Copper's Impossible Math

But if you think scandium is the real story, Friedland would tell you to zoom out. Copper is where the arithmetic gets truly frightening.

"We're consuming 30 million tons of copper per year, only 4 million tons of which is recycled. That means, to maintain 3% GDP growth, with no electrification, we have to mine the same amount of copper in the next 18 years as we mined in the last 10,000 years," he told attendees at the Energy Business Summit.

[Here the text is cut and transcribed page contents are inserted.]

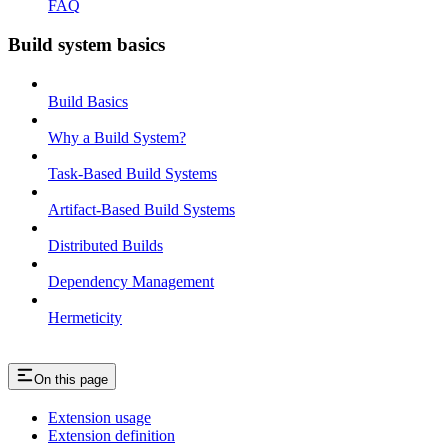
FAQ
Build system basics
Build Basics
Why a Build System?
Task-Based Build Systems
Artifact-Based Build Systems
Distributed Builds
Dependency Management
Hermeticity
On this page
Extension usage
Extension definition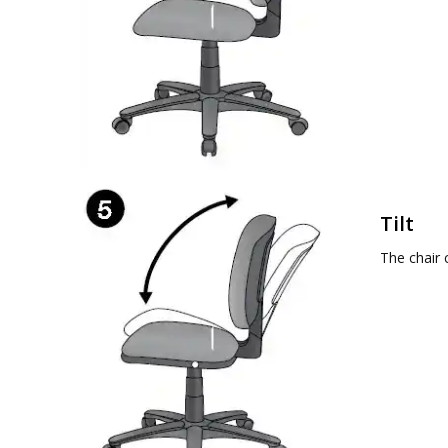
Tilt
The chair 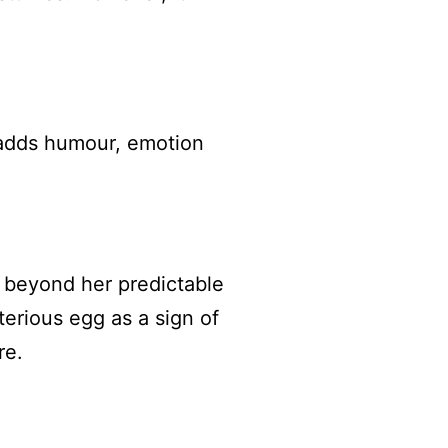
 adds humour, emotion
 beyond her predictable
terious egg as a sign of
re.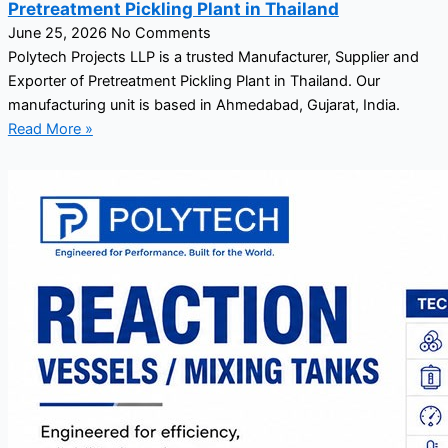
Pretreatment Pickling Plant in Thailand
June 25, 2026
No Comments
Polytech Projects LLP is a trusted Manufacturer, Supplier and
Exporter of Pretreatment Pickling Plant in Thailand. Our
manufacturing unit is based in Ahmedabad, Gujarat, India.
Read More »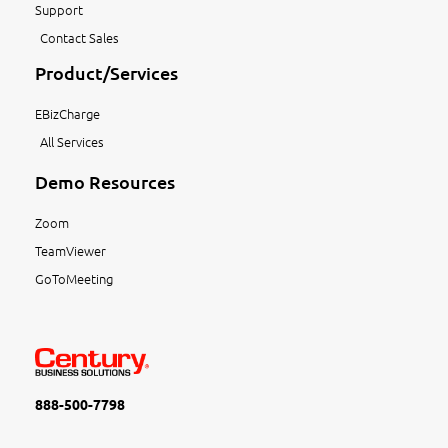
Support
Contact Sales
Product/Services
EBizCharge
All Services
Demo Resources
Zoom
TeamViewer
GoToMeeting
888-500-7798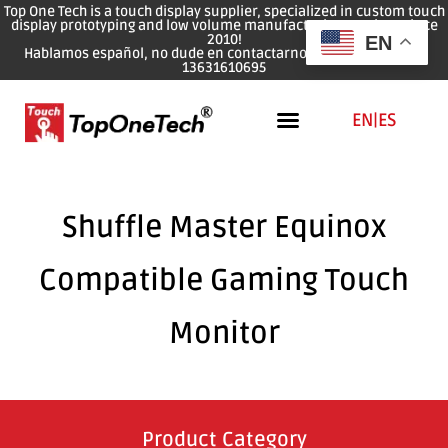
Top One Tech is a touch display supplier, specialized in custom touch
display prototyping and low volume manufacturing services since
2010!
EN
Hablamos español, no dude en contactarnos: WhatsApp: 0086
13631610695
EN
|
ES
Shuffle Master Equinox
Compatible Gaming Touch
Monitor
Product Category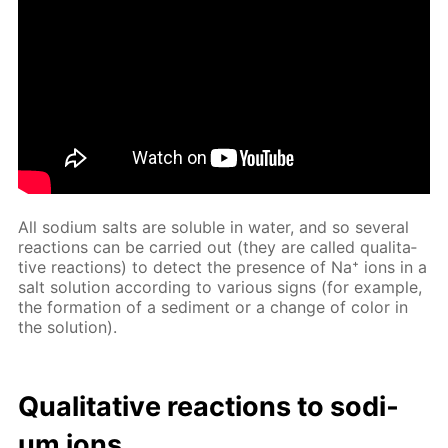
All sodi­um salts are sol­u­ble in wa­ter, and so sev­er­al
re­ac­tions can be car­ried out (they are called qual­i­ta­
tive re­ac­tions) to de­tect the pres­ence of Na⁺ ions in a
salt so­lu­tion ac­cord­ing to var­i­ous signs (for ex­am­ple,
the for­ma­tion of a sed­i­ment or a change of col­or in
the so­lu­tion).
Qual­i­ta­tive re­ac­tions to sodi­
um ions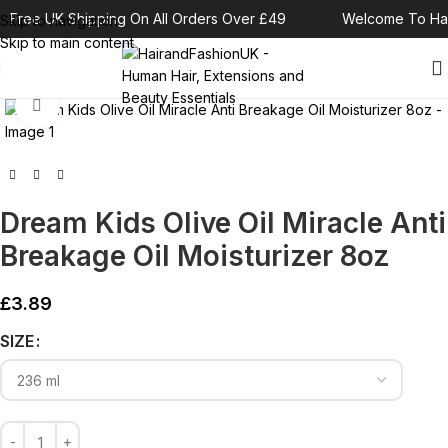
Free UK Shipping On All Orders Over £49
Welcome To Hai
Skip to navigation
Skip to main content
Click to enlarge
Dream Kids Olive Oil Miracle Anti
Breakage Oil Moisturizer 8oz
£
3.89
Alternative:
SIZE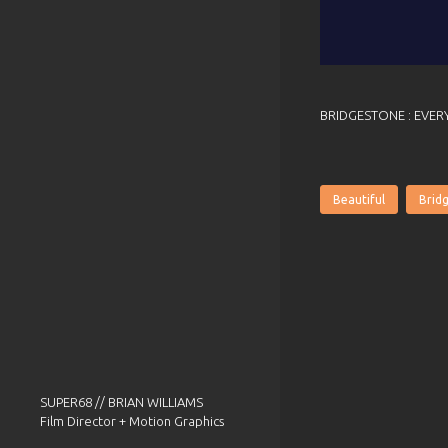
BRIDGESTONE : EVER
Beautiful
Brid
SUPER68 // BRIAN WILLIAMS
Film Director + Motion Graphics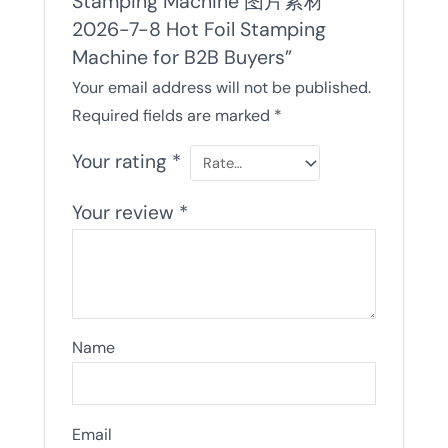
Stamping Machine 图片素材
2026-7-8 Hot Foil Stamping
Machine for B2B Buyers”
Your email address will not be published.
Required fields are marked
*
Your rating
*
Your review
*
Name
Email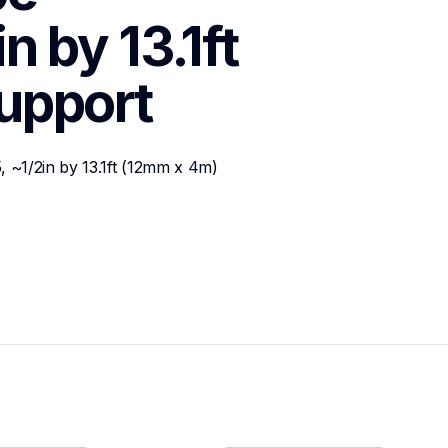
 by 13.1ft 
upport
 ~1/2in by 13.1ft (12mm x 4m)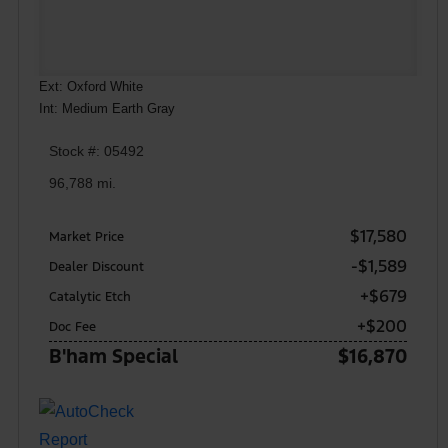
Ext: Oxford White
Int: Medium Earth Gray
Stock #: 05492
96,788 mi.
$17,580
Market Price
-$1,589
Dealer Discount
+$679
Catalytic Etch
+$200
Doc Fee
B'ham Special
$16,870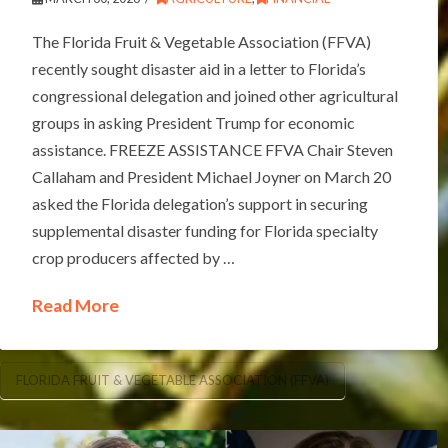
The Florida Fruit & Vegetable Association (FFVA)
recently sought disaster aid in a letter to Florida’s
congressional delegation and joined other agricultural
groups in asking President Trump for economic
assistance. FREEZE ASSISTANCE FFVA Chair Steven
Callaham and President Michael Joyner on March 20
asked the Florida delegation’s support in securing
supplemental disaster funding for Florida specialty
crop producers affected by …
Read More
FLORIDA FRUIT & VEGETABLE ASSOCIATION (FFVA)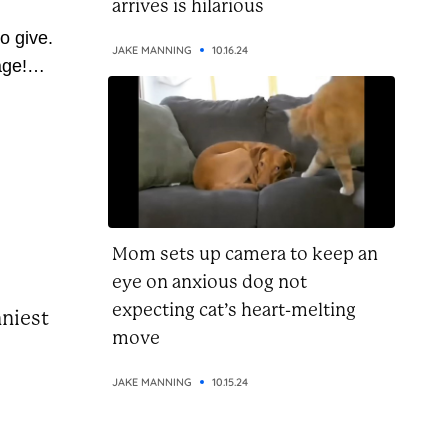
arrives is hilarious
o give.
JAKE MANNING
10.16.24
age!
 so
ve
 pass
u’re on
this...
Mom sets up camera to keep an
eye on anxious dog not
expecting cat’s heart-melting
nniest
move
JAKE MANNING
10.15.24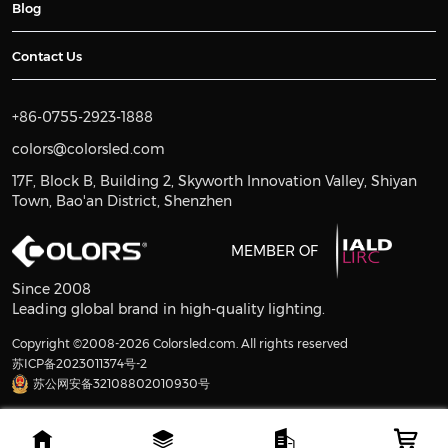
Blog
Contact Us
+86-0755-2923-1888
colors@colorsled.com
17F, Block B, Building 2, Skyworth Innovation Valley, Shiyan
Town, Bao'an District, Shenzhen
MEMBER OF
Since 2008
Leading global brand in high-quality lighting.
Copyright ©2008-2026 Colorsled.com. All rights reserved
苏ICP备2023011374号-2
苏公网安备32108802010930号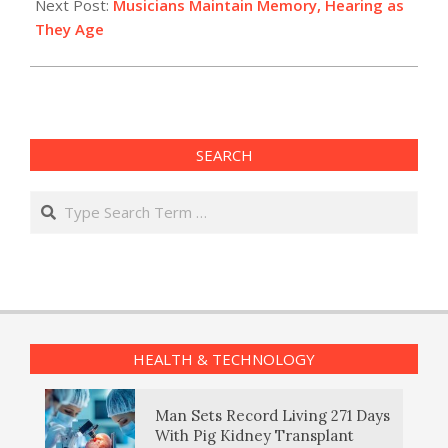
Next Post:
Musicians Maintain Memory, Hearing as
They Age
SEARCH
Search
HEALTH & TECHNOLOGY
Man Sets Record Living 271 Days
With Pig Kidney Transplant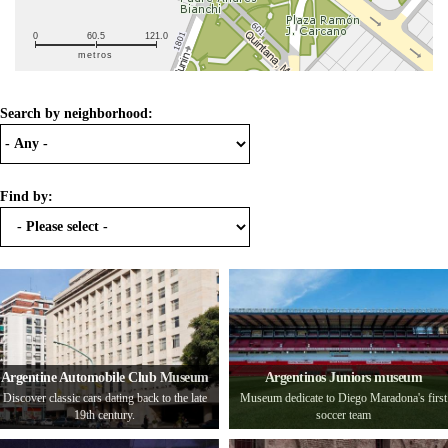
0
60.5
121.0
metros
Search by neighborhood:
Find by:
Argentine Automobile Club Museum
Argentinos Juniors museum
Discover classic cars dating back to the late
Museum dedicate to Diego Maradona's first
19th century.
soccer team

Read that again. Ten thousand years of mining needs to happen in less than two decades. And that's before accounting for electric vehicles, data centers, or grid infrastructure.

"You people have no idea whatsoever what we're facing. You're dreaming. Since 1900, the energy to produce copper, the energy you need to make copper is 16-fold up," Friedland said.

The problem isn't just volume. It's that remaining copper deposits have lower ore grades, higher extraction costs, and longer development timelines. Simple economics doesn't solve this one.

Friedland's prescription involves deploying advanced exploration technologies, high-pulse electrical processing, and energy-efficient recovery methods to unlock deposits faster while cutting emissions. Without major technological leaps, he argues, the energy transition and AI expansion will slam headfirst into geological reality.

In other words: the materials crunch isn't coming. It's already here. And just-in-case is the only strategy left.